What is Self-Consistency?
Self-Consistency is a direct evolution of the Chain of Thought (CoT) technique. it is based on the mathematical premise that if a complex problem has multiple logical ways to be solved, the correct answer is the one reached most frequently across different reasoning attempts.
Instead of asking the Artificial Intelligence to solve the problem a single time, the prompt (or a script calling the API multiple times) requires the generation of various diverse reasoning paths. Finally, all end-results are collected, and the winning solution is selected through “majority voting” or algorithmic consensus.

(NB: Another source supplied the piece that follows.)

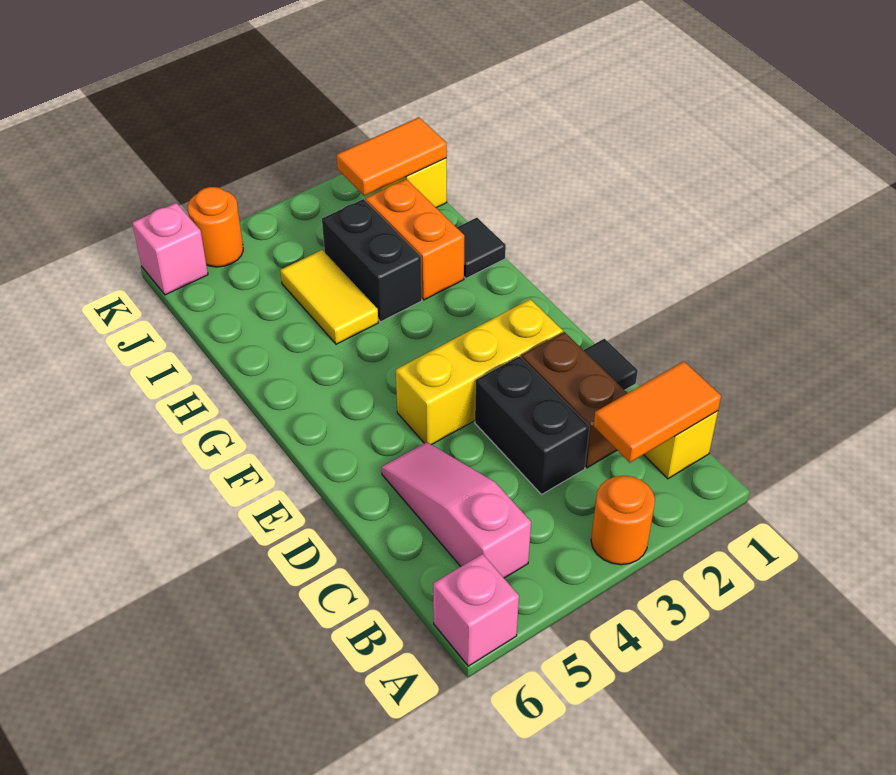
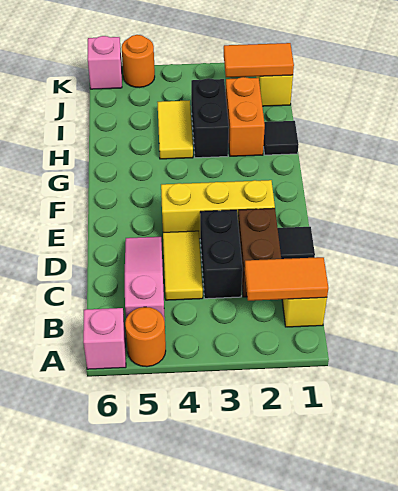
orange round brick A3 level 1 -> orange round brick A5 level 1
none -> yellow tile C4:D4 level 1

When to Use Self-Consistency?
This is a high-stakes technique, reserved for environments where a single calculation or logical error could be critical.

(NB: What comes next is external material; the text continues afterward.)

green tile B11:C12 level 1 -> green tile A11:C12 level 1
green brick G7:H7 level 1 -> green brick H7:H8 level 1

- Complex Mathematical Resolution: Advanced algebra, physics, or financial modeling where an LLM might lose track of variables mid-process.
- Source Code Inference: Determining the exact output of a complex programming function without executing it in a real compiler.
- Legal or Contractual Analysis: When a binary conclusion is required (e.g., “Is this action permitted under Clause 4?”) from a dense, multi-page legal text.
- Logical Diagnostics: Theoretical medical evaluations or failure analysis in critical industrial systems.
Technical Limitations & Trade-offs
The primary drawback is the computational and economic overhead. Asking GPT-5 to solve the same problem 5 or 10 times will multiply your API call costs by that same factor. Furthermore, Self-Consistency adds no value to creative tasks (such as writing a poem) or open-ended data extraction, where there is no single mathematical “correct answer” that can be subjected to a majority vote.